• _DATASET EXTRACT_:
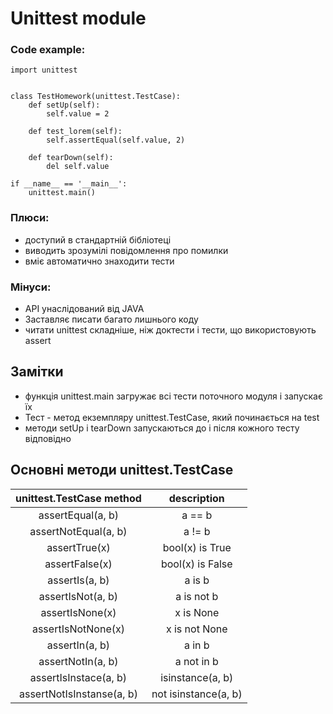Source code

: # Unittest module

### Code example:

    import unittest


    class TestHomework(unittest.TestCase):
        def setUp(self):
            self.value = 2

        def test_lorem(self):
            self.assertEqual(self.value, 2)

        def tearDown(self):
            del self.value

    if __name__ == '__main__':
        unittest.main()

### Плюси:
* доступий в стандартній бібліотеці
* виводить зрозумілі повідомлення про помилки
* вміє автоматично знаходити тести

### Мінуси:
* API унаслідований від JAVA
* Заставляє писати багато лишнього коду
* читати unittest складніше, ніж доктести і тести, що використовують assert
        
## Замітки
* функція unittest.main загружає всі тести поточного модуля і запускає їх
* Тест - метод екземпляру unittest.TestCase, який починається на test
* методи setUp і tearDown запускаються до і після кожного тесту відповідно

## Основні методи unittest.TestCase

| unittest.TestCase method  |  description           |
|:-------------------------:|:----------------------:|
| assertEqual(a, b)         |   a == b               |
| assertNotEqual(a, b)      |   a != b               |
| assertTrue(x)             |   bool(x) is True      |
| assertFalse(x)            |   bool(x) is False     |
| assertIs(a, b)            |   a is b               |
| assertIsNot(a, b)         |   a is not b           |
| assertIsNone(x)           |   x is None            |
| assertIsNotNone(x)        |   x is not None        |
| assertIn(a, b)            |   a in b               |
| assertNotIn(a, b)         |   a not in b           |
| assertIsInstace(a, b)     |   isinstance(a, b)     |
| assertNotIsInstanse(a, b) |   not isinstance(a, b) |
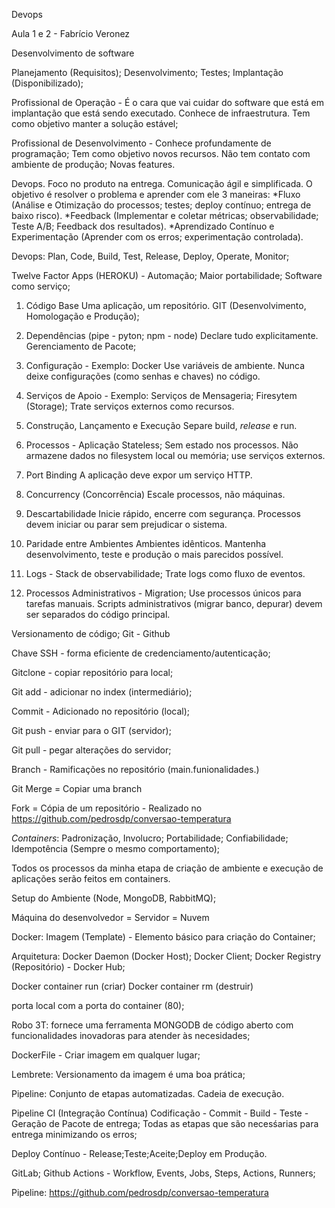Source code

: Devops

Aula 1 e 2 - Fabrício Veronez

Desenvolvimento de software

Planejamento (Requisitos); Desenvolvimento; Testes; Implantação (Disponibilizado);

Profissional de Operação - É o cara que vai cuidar do software que está em implantação que está sendo executado. Conhece de infraestrutura. Tem como objetivo manter a solução estável;

Profissional de Desenvolvimento - Conhece profundamente de programação; Tem como objetivo novos recursos. Não tem contato com ambiente de produção; Novas features. 

Devops. Foco no produto na entrega. Comunicação ágil e simplificada. O objetivo é resolver o problema e aprender com ele
3 maneiras: 
*Fluxo (Análise e Otimização do processos; testes; deploy contínuo; entrega de baixo risco). *Feedback (Implementar e coletar métricas; observabilidade; Teste A/B; Feedback dos resultados). 
*Aprendizado Contínuo e Experimentação (Aprender com os erros; experimentação controlada).

Devops: Plan, Code, Build, Test, Release, Deploy, Operate, Monitor;

Twelve Factor Apps (HEROKU) - Automação; Maior portabilidade; Software como serviço;

1. Código Base
Uma aplicação, um repositório. GIT (Desenvolvimento, Homologação e Produção);

2. Dependências (pipe - pyton; npm - node)
Declare tudo explicitamente. Gerenciamento de Pacote;

3. Configuração - Exemplo: Docker
Use variáveis de ambiente. Nunca deixe configurações (como senhas e chaves) no código.

4. Serviços de Apoio - Exemplo: Serviços de Mensageria; Firesytem (Storage);
Trate serviços externos como recursos.

5. Construção, Lançamento e Execução
Separe build, *release* e run.

6. Processos - Aplicação Stateless;
Sem estado nos processos.
Não armazene dados no filesystem local ou memória; use serviços externos.

7. Port Binding
A aplicação deve expor um serviço HTTP.

8. Concurrency (Concorrência)
Escale processos, não máquinas. 

9. Descartabilidade
Inicie rápido, encerre com segurança.
Processos devem iniciar ou parar sem prejudicar o sistema.

10. Paridade entre Ambientes
Ambientes idênticos.
Mantenha desenvolvimento, teste e produção o mais parecidos possível.

11. Logs - Stack de observabilidade;
Trate logs como fluxo de eventos.

12. Processos Administrativos - Migration;
Use processos únicos para tarefas manuais.
Scripts administrativos (migrar banco, depurar) devem ser separados do código principal.

Versionamento de código; Git - Github

Chave SSH - forma eficiente de credenciamento/autenticação;

Gitclone - copiar repositório para local;

Git add - adicionar no index (intermediário);

Commit - Adicionado no repositório (local);

Git push - enviar para o GIT (servidor);

Git pull - pegar alterações do servidor;

Branch - Ramificações no repositório (main.funionalidades.)

Git Merge = Copiar uma branch

Fork = Cópia de um repositório -  Realizado no https://github.com/pedrosdp/conversao-temperatura

*Containers*: Padronização, Involucro; Portabilidade; Confiabilidade; Idempotência (Sempre o mesmo comportamento);

Todos os processos da minha etapa de criação de ambiente e execução de aplicações serão feitos em containers.

Setup do Ambiente (Node, MongoDB, RabbitMQ);

Máquina do desenvolvedor = Servidor = Nuvem

Docker: 
Imagem (Template) - Elemento básico para criação do Container;

Arquitetura: Docker Daemon (Docker Host); Docker Client; Docker Registry (Repositório) - Docker Hub;

Docker container run (criar)
Docker container rm (destruir)

porta local com a porta do container (80);

Robo 3T: fornece uma ferramenta MONGODB de código aberto com funcionalidades inovadoras para atender às necesidades;

DockerFile - Criar imagem em qualquer lugar;

Lembrete: Versionamento da imagem é uma boa prática;

Pipeline: Conjunto de etapas automatizadas. Cadeia de execução. 

Pipeline CI (Integração Contínua) Codificação - Commit - Build - Teste - Geração de Pacote de entrega; Todas as etapas que são necesśarias para entrega minimizando os erros;

Deploy Contínuo - Release;Teste;Aceite;Deploy em Produção.

GitLab;
Github Actions - Workflow, Events, Jobs, Steps, Actions, Runners;

Pipeline: https://github.com/pedrosdp/conversao-temperatura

• _PROBLEM TO SOLVE_: Retype the stretch of the listing from the line containing "Docker container run (criar)" through the end of the listing, reproducing every line without change.

• _WRITTEN ANSWER_:
Docker container run (criar)
Docker container rm (destruir)

porta local com a porta do container (80);

Robo 3T: fornece uma ferramenta MONGODB de código aberto com funcionalidades inovadoras para atender às necesidades;

DockerFile - Criar imagem em qualquer lugar;

Lembrete: Versionamento da imagem é uma boa prática;

Pipeline: Conjunto de etapas automatizadas. Cadeia de execução. 

Pipeline CI (Integração Contínua) Codificação - Commit - Build - Teste - Geração de Pacote de entrega; Todas as etapas que são necesśarias para entrega minimizando os erros;

Deploy Contínuo - Release;Teste;Aceite;Deploy em Produção.

GitLab;
Github Actions - Workflow, Events, Jobs, Steps, Actions, Runners;

Pipeline: https://github.com/pedrosdp/conversao-temperatura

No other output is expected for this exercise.